Данный эпизод изобилует художественными реконструкциями кантианского понятия апперцепции – синтетического единства разнонаправленных впечатлений и перекрещивающихся взглядов, интегрирующих непрерывный наплыв наблюдений и ощущений, поскольку именно в этой интеграции живет и выявляется настоящее личностное «я»[339]
. Но важность синтеза уже настолько стала частью художественных экспериментов Пастернака, что говорить каждый раз о неокантианстве становится как бы избыточным. Заметим, однако, по ходу анализа, что этот опыт внутреннего синтеза по сходству с его «силой потрясающе-сладкого состояния» дан в регистре, сигнализирующем лексику сексуальности: «Чувство это было пронизывающее, острое до стона». Но чувственность здесь ничего общего с сексуальной зрелостью не имеет, подчеркивая, однако, важнейшую роль безостановочного и уже недетского интегрирующего процесса.Все это дает Пастернаку возможность перейти к еще одному прощанию – и к важному примеру символически значимого жеста. Из окна Дефендовых Женя, еще не зная о смерти Цветкова, видит его в соседнем доме или, точнее, видит руки, в полночь проносящие лампу. Правда, это даже не руки, а пустые рукава образа (почти светоносца-Люцифера), который исчезает, унося с собой свет. Отступает он отчасти потому, что обновленная Женя уже не испытывает к нему прежнего интереса. Равнодушно она отводит взгляд и от самого призрака, и от освещенного окна, и от теней, и от снега, и от лошади:
В окошке через дорогу горела лампа. Две яркие полосы, упав под лошадь, ложились на мохнатые бабки. Двигались тени по снегу, двигались рукава призрака, запахивавшего шубу, двигался свет в занавешенном окне. Лошадка же стояла неподвижно и дремала.
Тогда она увидала его. Она сразу его узнала по силуэту. Хромой поднял лампу и стал удаляться с ней. За ним двинулись, перекашиваясь и удлиняясь, обе яркие полосы, а за полосами и сани, которые быстро вспыхнули и еще быстрее метнулись во мрак, медленно заезжая за дом к крыльцу.

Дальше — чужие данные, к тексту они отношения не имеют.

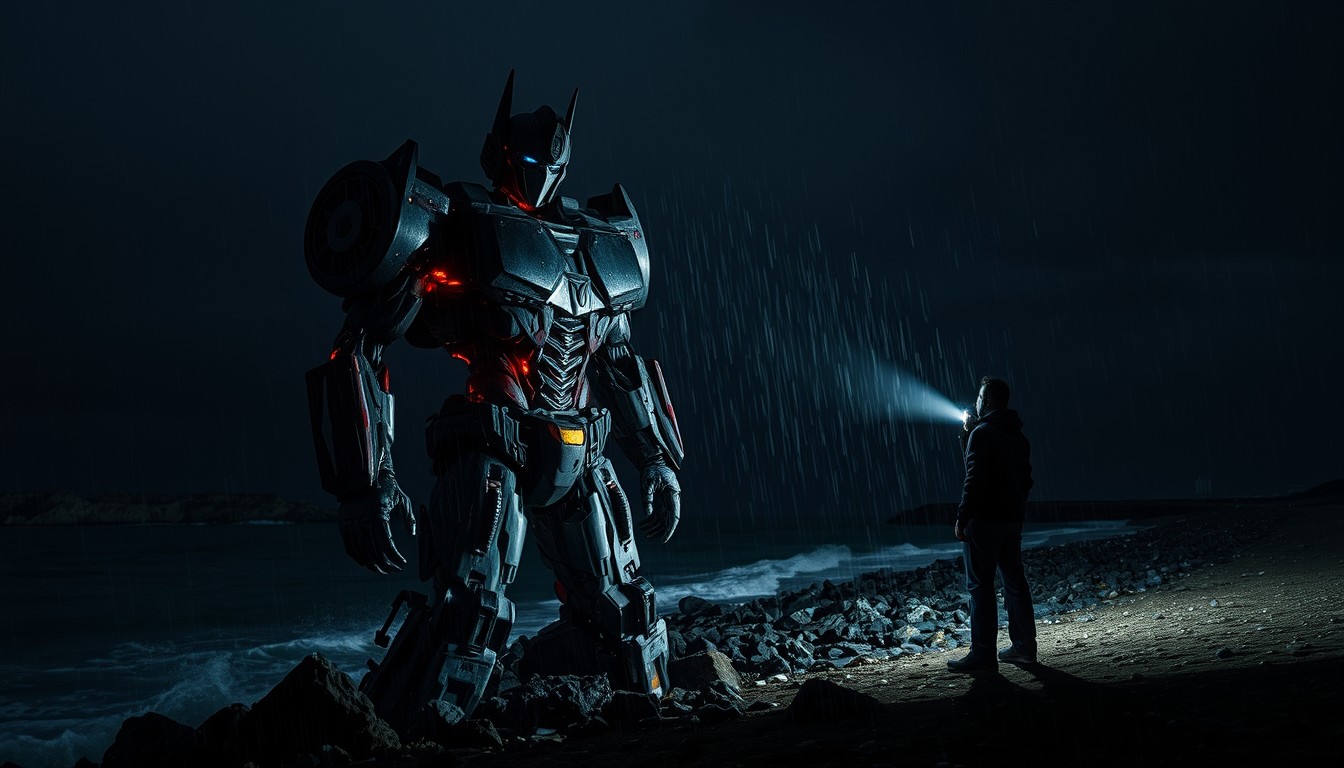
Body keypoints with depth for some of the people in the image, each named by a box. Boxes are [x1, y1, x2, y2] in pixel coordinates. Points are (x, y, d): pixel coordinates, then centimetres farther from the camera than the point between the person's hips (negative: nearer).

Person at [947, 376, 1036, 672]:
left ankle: (982, 655, -7)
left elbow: (975, 479, -19)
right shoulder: (1018, 436, 14)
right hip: (1013, 519, 8)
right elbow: (1025, 478, 19)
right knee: (1014, 581, 13)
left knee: (980, 585, -6)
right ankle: (1024, 647, 17)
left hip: (985, 520, -8)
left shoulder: (982, 433, -12)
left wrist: (962, 517, -16)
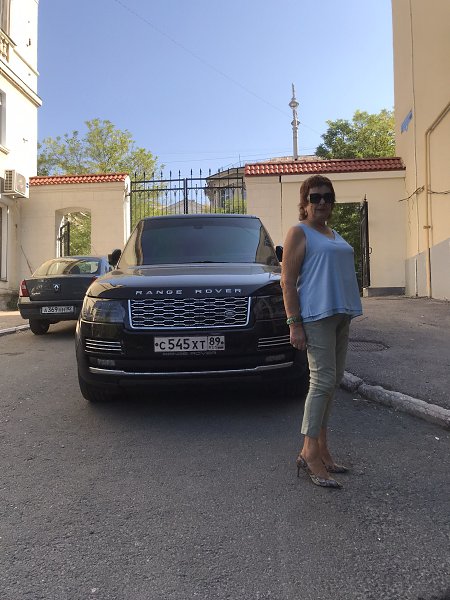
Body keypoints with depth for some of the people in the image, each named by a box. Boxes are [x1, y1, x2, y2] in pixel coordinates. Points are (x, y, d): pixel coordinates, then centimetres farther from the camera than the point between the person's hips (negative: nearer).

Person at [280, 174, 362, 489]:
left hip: (340, 314, 8)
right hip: (316, 315, -8)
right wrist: (294, 324, -18)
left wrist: (348, 313, 17)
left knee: (332, 381, 9)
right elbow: (288, 282, -11)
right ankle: (310, 452, 0)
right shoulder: (299, 232, -3)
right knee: (323, 380, -10)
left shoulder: (334, 235, 20)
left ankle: (321, 448, 18)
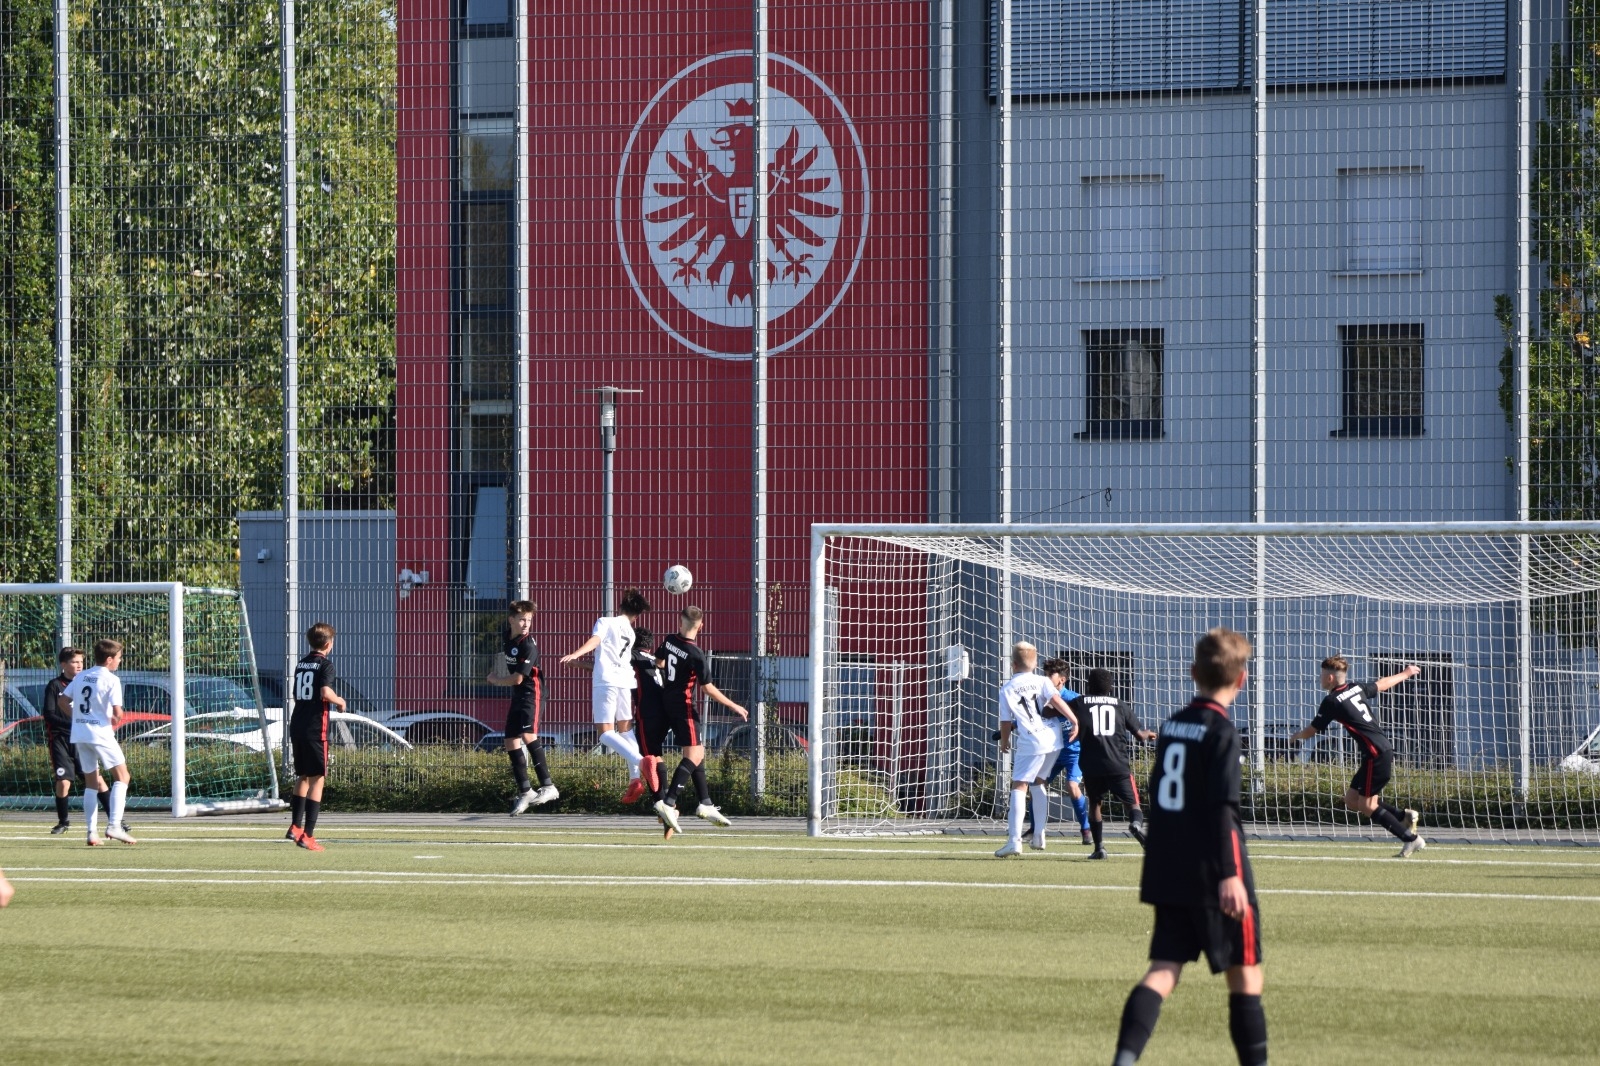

Было странно, что Цветков продолжает попадаться ей на глаза и здесь, в слободе. Но Женю это не удивило. Он ее мало занимал. Вскоре лампа опять показалась и, плавно пройдясь по всем занавескам, стала-было снова пятиться назад, как вдруг очутилась за самой занавеской, на подоконнике, откуда ее взяли (III: 82).
Возвращение лампы на прежнее место и игра теней не создают драматической интерлюдии, сопоставимой по великолепию с описанием заброшенного замка с его тайной жизнью теней в «Демоне»[340]
, но в «Детстве Люверс» сцена уходящего призрака обозначает завершение вмешательства сверхъестественных темных сил, хотя Женин мир уже преображен навсегда предчувствием опасности и надвигающейся беды (см. таблицу 7-B).В своем письме Боброву от 16 июля 1918 года Пастернак упоминает, что планировал назвать роман «Три имени». Этот предварительный заголовок, который, как кажется, не имеет отношения к тексту «Детства Люверс», вызывает у критиков предположение, что он связан не так с повестью, как
с ее продолжением – романом, впоследствии утраченным[341]
. Но поскольку это единственное заглавие, которое Пастернак упомянул, посылая Боброву свои «скрепленные» тетради, вполне вероятно, что «Три имени» и текст, который впоследствии был озаглавлен как «Детство Люверс», связаны куда прочнее, чем предполагается, и что название «Три имени» отражает замысел автора, – Пастернак хотел подчеркнуть многоплановую роль Цветкова (и, возможно, любого другого аналогичным образом сконструированного персонажа, который мог в дальнейшем появиться в повести)[342].